WHAT YOU HAVE TO DO
Format the entries below as a numbered list, starting from their first line and running through the line that contains "6: (565, 27)", leaving out any blank lines.

═════ EXTRACTED MATERIAL ═════

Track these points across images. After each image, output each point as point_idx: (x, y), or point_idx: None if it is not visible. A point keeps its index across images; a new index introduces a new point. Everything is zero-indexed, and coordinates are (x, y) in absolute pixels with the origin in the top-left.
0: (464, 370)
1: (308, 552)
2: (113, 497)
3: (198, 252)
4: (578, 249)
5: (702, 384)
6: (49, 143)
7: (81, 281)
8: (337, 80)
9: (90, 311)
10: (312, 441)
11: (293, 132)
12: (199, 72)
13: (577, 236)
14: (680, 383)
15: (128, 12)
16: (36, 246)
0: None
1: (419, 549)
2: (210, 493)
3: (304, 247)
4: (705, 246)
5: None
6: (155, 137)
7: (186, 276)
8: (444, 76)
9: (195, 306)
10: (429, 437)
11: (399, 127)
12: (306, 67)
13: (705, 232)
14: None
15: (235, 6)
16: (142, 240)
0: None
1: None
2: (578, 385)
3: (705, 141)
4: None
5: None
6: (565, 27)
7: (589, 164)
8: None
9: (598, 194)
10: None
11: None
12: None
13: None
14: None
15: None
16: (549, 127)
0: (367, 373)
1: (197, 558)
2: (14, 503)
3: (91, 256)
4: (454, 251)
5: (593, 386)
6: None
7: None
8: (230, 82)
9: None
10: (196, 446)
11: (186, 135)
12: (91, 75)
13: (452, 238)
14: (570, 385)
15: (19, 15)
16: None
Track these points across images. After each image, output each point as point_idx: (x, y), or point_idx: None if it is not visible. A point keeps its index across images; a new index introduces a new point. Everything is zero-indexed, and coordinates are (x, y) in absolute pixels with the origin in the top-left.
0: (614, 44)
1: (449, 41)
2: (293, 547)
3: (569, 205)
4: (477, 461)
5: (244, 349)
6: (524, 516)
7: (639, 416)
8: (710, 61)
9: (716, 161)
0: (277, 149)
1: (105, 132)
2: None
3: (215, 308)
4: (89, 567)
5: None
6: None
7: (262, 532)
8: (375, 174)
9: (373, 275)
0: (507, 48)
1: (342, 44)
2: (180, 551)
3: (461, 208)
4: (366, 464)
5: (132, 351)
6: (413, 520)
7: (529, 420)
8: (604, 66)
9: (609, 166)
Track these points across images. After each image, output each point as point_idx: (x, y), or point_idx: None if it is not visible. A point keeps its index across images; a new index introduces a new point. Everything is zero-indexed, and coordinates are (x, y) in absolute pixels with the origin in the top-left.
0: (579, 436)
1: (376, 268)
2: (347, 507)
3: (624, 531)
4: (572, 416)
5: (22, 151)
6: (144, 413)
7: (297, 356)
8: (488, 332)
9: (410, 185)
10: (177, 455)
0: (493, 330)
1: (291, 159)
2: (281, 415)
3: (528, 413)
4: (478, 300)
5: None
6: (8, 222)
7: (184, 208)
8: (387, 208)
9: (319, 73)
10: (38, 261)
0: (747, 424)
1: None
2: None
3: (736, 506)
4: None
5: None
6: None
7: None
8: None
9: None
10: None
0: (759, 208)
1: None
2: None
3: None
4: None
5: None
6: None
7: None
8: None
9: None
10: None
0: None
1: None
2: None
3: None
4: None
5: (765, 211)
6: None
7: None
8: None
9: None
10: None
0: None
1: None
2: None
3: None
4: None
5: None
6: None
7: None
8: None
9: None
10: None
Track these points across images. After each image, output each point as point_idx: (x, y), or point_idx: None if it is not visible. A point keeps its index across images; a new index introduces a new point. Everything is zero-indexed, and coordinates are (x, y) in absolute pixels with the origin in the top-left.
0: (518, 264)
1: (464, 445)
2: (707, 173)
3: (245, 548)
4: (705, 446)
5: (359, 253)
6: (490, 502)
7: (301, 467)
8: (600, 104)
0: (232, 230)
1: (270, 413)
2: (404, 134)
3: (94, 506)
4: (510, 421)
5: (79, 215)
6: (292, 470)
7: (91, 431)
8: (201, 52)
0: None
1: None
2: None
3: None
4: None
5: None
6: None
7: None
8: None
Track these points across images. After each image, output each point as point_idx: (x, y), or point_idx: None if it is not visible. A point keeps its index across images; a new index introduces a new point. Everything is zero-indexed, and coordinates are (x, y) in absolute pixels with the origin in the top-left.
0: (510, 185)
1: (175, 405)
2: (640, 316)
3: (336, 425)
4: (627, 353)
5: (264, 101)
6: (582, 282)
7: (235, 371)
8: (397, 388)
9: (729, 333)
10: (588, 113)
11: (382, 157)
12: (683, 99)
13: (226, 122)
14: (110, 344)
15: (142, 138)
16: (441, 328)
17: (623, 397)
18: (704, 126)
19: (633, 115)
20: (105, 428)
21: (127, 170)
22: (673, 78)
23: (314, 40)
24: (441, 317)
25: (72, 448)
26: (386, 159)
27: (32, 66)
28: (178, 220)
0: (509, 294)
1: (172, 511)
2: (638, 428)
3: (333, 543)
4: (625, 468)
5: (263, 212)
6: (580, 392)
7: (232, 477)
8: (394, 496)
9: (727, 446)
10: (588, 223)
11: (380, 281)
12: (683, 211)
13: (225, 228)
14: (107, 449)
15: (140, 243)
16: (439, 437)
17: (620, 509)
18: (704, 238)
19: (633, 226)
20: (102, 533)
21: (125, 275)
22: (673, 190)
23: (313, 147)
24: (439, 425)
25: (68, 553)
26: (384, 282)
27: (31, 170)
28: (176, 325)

═════

TASK OUTPUT
1. Track these points across images. After each image, output each point as point_idx: (x, y), or point_idx: None if it is not visible. A point keeps its index across images; a new index introduces a new point. Everything is zero-indexed, and coordinates are (x, y) in absolute pixels with the origin in the top-left.
2. 0: (464, 370)
3. 1: (308, 552)
4. 2: (113, 497)
5. 3: (198, 252)
6. 4: (578, 249)
7. 5: (702, 384)
8. 6: (49, 143)
9. 7: (81, 281)
10. 8: (337, 80)
11. 9: (90, 311)
12. 10: (312, 441)
13. 11: (293, 132)
14. 12: (199, 72)
15. 13: (577, 236)
16. 14: (680, 383)
17. 15: (128, 12)
18. 16: (36, 246)
19. 0: None
20. 1: (419, 549)
21. 2: (210, 493)
22. 3: (304, 247)
23. 4: (705, 246)
24. 5: None
25. 6: (155, 137)
26. 7: (186, 276)
27. 8: (444, 76)
28. 9: (195, 306)
29. 10: (429, 437)
30. 11: (399, 127)
31. 12: (306, 67)
32. 13: (705, 232)
33. 14: None
34. 15: (235, 6)
35. 16: (142, 240)
36. 0: None
37. 1: None
38. 2: (578, 385)
39. 3: (705, 141)
40. 4: None
41. 5: None
42. 6: (565, 27)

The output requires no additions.